Given that China’s feed consumption relative to meat production is approaching U.S. levels, which are largely driven by commercial feeding operations, it appears that future soybean market growth through livestock feed rations in China will be limited. Likewise, it appears that growth in meat consumption in China will be much slower in the future. Figure 3 compares China’s per capita meat consumption to several developed nations. China and Japan consume about the same amount of meat on a per-person basis at about 25 pounds per year. These levels are below the 35 pounds per capita consumed in the European Union and well below the 55 pounds in the U.S. While China certainly could consume more meat per capita, it is already in the range of developed nations and the pace, after ASF recovery, will likely not continue on the path of the last 25 years.
Furthermore, the population growth in China is slowing to the point of being almost non-existent (Figure 4). The projected growth rate for the 2020/2021 marketing year is about four tenths of a percent. The one-child policy was successful to the point that the United Nations projects that China’s population will start shrinking in 2032. As a result, it is unlikely that population growth will be a demand driver for China.
Thus far, we have only considered livestock and poultry demand for feed. In the United States, dairy accounts for about 9% of domestic soybean meal consumption. Although a comparable number for China is not known, its dairy herd is only about two thirds the size of the U.S. herd. This does present a potential opportunity for growth. The annual fluid milk consumption in China was 2.0 pounds per capita in 1991 and is projected to grow to 11.2 pounds in 2020. While this is a high rate of growth, the total lags Japan at 26.4 pounds and the U.S. and EU at about 140 pounds. Like livestock and poultry, dairy herds have been transitioning to commercial operations that produce higher quality milk with the commercial feed rations. China produces almost all of the milk it consumes domestically. Historically, dairy was not part of the Chinese diet. However, as incomes rise and health-based initiatives increase, dairy consumption is expected to continue to increase.

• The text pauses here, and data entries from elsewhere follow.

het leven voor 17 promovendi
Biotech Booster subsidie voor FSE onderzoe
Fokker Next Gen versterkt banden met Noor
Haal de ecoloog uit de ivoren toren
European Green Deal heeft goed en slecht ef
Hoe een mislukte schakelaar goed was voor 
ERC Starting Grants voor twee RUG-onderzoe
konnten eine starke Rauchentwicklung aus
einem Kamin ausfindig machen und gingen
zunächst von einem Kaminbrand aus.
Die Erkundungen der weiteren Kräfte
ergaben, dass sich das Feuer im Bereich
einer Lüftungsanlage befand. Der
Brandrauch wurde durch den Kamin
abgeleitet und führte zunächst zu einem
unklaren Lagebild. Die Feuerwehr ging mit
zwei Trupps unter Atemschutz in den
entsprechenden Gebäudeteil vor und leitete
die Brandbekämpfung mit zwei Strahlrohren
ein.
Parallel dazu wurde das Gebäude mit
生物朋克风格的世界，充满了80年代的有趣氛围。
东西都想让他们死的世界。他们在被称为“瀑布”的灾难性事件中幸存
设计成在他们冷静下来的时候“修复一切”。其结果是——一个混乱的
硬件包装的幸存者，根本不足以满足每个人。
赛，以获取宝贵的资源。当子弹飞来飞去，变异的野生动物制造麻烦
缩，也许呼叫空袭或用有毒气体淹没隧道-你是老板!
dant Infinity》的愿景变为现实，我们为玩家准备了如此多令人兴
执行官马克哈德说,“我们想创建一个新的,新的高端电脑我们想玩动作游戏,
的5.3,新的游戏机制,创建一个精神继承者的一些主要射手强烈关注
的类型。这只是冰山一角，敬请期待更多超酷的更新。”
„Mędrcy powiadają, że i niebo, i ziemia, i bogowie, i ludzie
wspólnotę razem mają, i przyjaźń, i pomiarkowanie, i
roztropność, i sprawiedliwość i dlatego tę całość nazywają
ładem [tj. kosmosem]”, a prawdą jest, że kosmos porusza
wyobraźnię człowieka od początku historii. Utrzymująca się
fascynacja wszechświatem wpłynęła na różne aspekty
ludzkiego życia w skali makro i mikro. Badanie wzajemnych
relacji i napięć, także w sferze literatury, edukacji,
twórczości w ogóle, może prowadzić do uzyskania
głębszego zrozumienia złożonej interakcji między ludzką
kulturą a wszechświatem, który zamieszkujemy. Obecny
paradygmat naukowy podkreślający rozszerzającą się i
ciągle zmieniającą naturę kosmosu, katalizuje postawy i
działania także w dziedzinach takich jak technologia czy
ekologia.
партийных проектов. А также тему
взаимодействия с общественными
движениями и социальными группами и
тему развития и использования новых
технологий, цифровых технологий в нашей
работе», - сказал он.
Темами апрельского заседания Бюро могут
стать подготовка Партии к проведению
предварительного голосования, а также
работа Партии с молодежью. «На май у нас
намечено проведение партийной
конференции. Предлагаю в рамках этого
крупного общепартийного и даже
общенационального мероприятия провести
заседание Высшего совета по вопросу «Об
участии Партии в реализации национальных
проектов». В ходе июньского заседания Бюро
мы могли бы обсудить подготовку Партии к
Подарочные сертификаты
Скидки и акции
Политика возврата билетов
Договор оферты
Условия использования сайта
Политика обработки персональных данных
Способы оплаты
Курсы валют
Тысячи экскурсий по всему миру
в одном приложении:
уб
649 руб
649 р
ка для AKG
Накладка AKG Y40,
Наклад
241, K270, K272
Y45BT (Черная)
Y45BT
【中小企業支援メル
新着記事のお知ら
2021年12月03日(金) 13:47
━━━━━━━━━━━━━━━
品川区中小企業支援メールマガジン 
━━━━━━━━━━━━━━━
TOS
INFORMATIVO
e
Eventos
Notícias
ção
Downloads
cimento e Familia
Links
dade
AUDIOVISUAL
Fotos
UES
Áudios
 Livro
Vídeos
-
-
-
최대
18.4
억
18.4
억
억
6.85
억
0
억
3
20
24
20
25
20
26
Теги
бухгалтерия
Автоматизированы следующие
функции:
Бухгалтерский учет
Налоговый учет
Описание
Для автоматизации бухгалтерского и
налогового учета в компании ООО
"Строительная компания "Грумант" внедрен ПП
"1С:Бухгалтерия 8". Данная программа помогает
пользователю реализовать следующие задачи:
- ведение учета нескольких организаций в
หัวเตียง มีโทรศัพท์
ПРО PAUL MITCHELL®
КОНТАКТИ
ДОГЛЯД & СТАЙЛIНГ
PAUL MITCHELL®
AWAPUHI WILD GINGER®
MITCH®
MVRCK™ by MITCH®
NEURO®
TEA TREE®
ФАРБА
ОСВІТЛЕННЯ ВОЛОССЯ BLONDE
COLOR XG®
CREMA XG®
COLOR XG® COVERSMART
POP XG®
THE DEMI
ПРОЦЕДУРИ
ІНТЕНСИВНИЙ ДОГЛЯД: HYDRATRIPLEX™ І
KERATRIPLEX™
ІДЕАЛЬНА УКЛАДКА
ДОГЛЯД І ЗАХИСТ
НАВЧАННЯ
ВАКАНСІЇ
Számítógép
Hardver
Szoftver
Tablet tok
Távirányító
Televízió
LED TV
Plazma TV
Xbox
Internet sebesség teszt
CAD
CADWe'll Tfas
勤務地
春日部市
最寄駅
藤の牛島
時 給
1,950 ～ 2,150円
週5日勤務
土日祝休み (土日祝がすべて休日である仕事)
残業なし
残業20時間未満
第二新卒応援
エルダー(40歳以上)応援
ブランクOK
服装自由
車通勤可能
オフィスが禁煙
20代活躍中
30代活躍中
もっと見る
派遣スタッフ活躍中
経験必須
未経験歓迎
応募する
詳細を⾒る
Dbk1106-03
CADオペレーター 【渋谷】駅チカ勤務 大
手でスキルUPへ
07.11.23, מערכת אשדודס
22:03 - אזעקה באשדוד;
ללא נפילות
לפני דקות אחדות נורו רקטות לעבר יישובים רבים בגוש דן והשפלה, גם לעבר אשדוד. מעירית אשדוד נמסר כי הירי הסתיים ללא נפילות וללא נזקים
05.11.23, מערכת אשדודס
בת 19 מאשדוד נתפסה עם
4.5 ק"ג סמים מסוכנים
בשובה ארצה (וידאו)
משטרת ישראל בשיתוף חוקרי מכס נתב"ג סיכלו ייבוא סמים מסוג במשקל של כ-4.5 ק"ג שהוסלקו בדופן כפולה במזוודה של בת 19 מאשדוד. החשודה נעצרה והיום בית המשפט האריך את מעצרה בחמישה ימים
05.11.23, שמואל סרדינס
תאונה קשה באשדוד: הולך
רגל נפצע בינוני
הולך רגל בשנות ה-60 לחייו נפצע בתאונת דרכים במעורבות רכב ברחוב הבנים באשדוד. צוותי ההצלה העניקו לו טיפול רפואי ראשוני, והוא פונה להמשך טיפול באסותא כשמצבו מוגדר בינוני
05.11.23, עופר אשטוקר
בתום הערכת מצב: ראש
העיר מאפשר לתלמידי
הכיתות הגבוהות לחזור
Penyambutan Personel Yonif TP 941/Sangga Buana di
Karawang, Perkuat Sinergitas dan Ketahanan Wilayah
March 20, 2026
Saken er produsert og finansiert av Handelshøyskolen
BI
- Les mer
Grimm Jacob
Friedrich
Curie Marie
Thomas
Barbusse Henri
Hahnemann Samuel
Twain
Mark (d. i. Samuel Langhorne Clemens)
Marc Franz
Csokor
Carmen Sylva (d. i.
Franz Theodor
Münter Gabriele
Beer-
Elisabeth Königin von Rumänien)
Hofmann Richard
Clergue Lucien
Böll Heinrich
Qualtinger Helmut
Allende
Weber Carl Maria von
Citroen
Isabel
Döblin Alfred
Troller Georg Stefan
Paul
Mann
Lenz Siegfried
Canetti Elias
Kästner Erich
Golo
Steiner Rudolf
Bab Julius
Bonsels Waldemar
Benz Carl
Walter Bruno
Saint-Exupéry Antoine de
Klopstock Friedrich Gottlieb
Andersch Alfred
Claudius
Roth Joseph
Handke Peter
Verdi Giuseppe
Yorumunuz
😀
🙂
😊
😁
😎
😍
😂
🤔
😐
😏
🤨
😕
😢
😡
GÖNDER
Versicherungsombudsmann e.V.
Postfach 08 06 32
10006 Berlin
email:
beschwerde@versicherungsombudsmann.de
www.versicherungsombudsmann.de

Rising incomes in China fueled the increase in meat consumption. This was joined with a simultaneous transition to commercial operations in the country that led to a massive increase in demand for feed. While China remains largely self-sufficient in corn, it quickly transitioned to importing soybeans. However, this growth is largely over: (1) China has largely transitioned to commercial animal operations, (2) per capita meat consumption is approaching developed-nation levels, and (3) population growth is slowing. Yet, dairy consumption in China is still increasing and has much potential. Although the growth in demand for dairy will likely be much less than for livestock, it would be on top of the levels that already occurred for livestock. As a result, China is expected to be a major importer of soybeans into the future, though growth will likely be at a slower pace.